Request => Find "- [Discord Says" in the data, then restate the line it sits in and every later line word for word, ending with the last line.

#### Working data

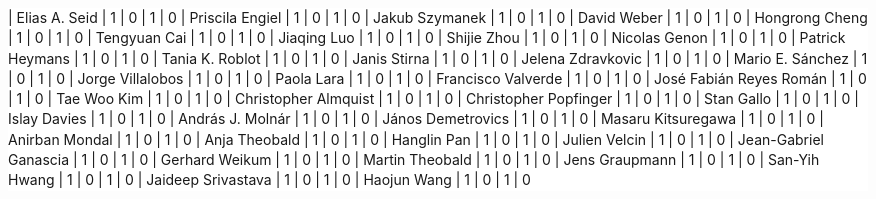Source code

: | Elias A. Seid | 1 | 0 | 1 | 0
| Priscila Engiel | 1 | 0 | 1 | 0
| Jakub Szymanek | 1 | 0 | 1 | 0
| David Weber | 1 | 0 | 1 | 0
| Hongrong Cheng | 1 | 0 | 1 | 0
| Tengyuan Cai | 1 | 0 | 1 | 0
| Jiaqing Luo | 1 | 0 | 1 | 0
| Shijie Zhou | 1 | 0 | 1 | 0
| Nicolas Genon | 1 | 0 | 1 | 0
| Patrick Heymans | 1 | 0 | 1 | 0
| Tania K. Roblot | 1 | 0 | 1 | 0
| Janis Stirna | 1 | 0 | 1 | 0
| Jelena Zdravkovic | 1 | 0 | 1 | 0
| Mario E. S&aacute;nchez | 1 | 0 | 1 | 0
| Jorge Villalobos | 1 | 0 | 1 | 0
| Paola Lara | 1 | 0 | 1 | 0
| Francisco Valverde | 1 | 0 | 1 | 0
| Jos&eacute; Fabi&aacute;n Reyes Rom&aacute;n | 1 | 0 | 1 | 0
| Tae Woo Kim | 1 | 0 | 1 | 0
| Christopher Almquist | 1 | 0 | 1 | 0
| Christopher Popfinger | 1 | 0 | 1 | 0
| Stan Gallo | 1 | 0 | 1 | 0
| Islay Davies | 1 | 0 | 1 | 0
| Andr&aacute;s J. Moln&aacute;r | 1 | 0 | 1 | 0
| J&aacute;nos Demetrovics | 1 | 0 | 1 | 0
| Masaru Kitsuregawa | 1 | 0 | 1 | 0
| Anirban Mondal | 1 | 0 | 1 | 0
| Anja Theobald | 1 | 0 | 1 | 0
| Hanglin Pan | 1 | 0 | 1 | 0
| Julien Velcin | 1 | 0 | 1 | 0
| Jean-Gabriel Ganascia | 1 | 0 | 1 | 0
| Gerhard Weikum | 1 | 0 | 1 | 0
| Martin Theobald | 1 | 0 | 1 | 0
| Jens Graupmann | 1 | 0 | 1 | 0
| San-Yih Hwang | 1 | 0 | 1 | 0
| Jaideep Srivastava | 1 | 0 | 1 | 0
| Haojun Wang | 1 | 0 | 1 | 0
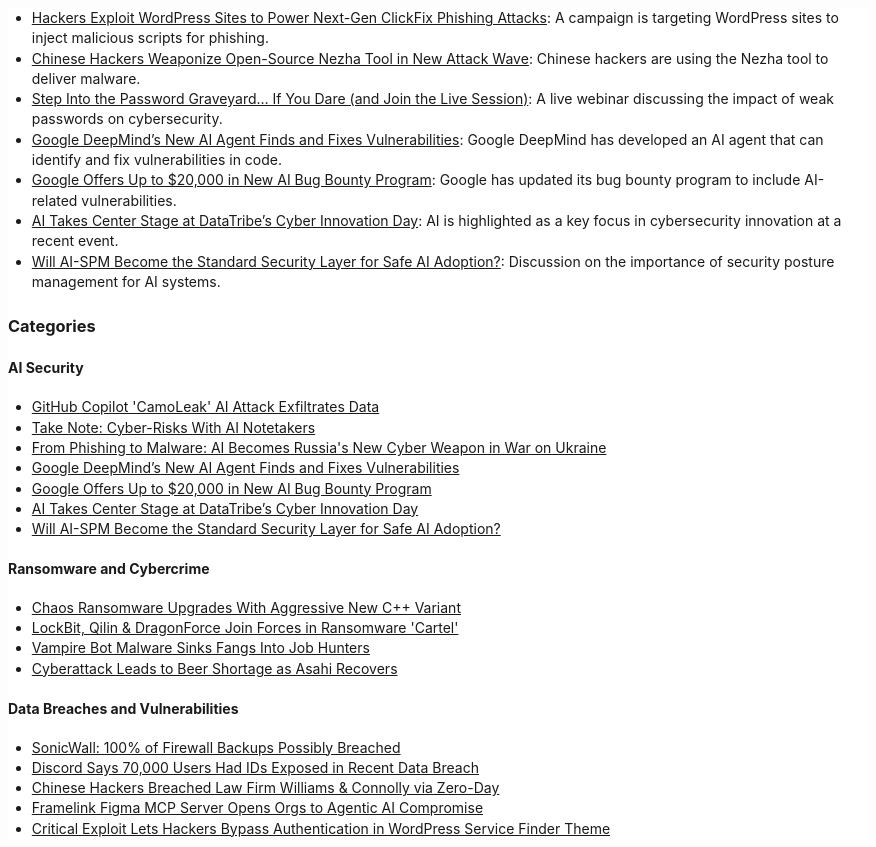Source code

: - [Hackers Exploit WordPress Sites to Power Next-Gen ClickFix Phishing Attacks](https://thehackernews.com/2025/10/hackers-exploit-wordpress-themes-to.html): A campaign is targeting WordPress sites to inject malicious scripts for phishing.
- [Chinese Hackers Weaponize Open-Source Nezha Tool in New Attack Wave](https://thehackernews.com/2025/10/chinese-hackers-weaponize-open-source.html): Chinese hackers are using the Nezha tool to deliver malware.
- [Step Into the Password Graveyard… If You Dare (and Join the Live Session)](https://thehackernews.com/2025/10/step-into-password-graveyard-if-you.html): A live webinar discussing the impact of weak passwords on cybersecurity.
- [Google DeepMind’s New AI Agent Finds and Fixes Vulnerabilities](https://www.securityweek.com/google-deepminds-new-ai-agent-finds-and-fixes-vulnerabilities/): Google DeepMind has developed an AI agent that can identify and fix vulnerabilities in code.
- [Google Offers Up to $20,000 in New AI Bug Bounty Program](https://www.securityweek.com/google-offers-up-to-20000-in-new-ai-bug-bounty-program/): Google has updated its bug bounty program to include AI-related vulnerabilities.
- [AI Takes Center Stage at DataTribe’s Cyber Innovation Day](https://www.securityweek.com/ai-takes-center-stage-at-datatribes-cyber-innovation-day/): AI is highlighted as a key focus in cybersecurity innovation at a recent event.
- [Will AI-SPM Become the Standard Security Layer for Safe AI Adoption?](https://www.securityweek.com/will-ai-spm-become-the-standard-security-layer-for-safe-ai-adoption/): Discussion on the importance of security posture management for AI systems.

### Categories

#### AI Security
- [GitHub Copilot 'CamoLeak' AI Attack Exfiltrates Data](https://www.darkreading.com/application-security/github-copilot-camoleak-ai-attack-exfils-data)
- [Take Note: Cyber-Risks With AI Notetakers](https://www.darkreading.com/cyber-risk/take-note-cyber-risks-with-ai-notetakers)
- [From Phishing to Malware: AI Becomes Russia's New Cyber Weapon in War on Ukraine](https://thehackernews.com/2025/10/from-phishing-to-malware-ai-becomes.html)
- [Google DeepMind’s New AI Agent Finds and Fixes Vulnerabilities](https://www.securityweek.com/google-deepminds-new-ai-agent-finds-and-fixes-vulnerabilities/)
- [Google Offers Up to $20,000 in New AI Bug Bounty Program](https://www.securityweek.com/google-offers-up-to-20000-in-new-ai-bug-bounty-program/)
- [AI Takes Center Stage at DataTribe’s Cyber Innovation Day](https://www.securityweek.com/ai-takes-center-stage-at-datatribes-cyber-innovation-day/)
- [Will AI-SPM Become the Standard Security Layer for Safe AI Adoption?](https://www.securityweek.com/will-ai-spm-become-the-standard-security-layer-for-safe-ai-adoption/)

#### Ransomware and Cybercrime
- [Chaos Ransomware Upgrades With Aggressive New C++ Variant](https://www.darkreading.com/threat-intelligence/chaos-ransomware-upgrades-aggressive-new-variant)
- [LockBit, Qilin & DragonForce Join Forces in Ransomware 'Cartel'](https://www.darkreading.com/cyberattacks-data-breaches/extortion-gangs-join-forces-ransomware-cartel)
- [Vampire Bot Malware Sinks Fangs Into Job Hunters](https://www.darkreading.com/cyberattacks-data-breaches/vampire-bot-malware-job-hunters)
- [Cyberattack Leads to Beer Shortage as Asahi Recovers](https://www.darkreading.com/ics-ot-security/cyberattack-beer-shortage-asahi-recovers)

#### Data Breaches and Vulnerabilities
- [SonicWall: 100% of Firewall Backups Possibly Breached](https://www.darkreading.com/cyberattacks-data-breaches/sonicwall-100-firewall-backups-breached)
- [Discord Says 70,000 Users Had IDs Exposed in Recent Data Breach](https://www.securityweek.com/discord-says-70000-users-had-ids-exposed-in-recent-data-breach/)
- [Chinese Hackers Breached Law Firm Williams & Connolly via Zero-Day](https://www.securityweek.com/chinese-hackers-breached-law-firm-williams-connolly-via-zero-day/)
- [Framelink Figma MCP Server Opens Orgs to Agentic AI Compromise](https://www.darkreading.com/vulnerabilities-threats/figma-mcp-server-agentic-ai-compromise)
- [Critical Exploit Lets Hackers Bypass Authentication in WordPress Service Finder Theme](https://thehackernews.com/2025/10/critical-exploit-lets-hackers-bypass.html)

########

Reply to the exercise =>
- [Discord Says 70,000 Users Had IDs Exposed in Recent Data Breach](https://www.securityweek.com/discord-says-70000-users-had-ids-exposed-in-recent-data-breach/)
- [Chinese Hackers Breached Law Firm Williams & Connolly via Zero-Day](https://www.securityweek.com/chinese-hackers-breached-law-firm-williams-connolly-via-zero-day/)
- [Framelink Figma MCP Server Opens Orgs to Agentic AI Compromise](https://www.darkreading.com/vulnerabilities-threats/figma-mcp-server-agentic-ai-compromise)
- [Critical Exploit Lets Hackers Bypass Authentication in WordPress Service Finder Theme](https://thehackernews.com/2025/10/critical-exploit-lets-hackers-bypass.html)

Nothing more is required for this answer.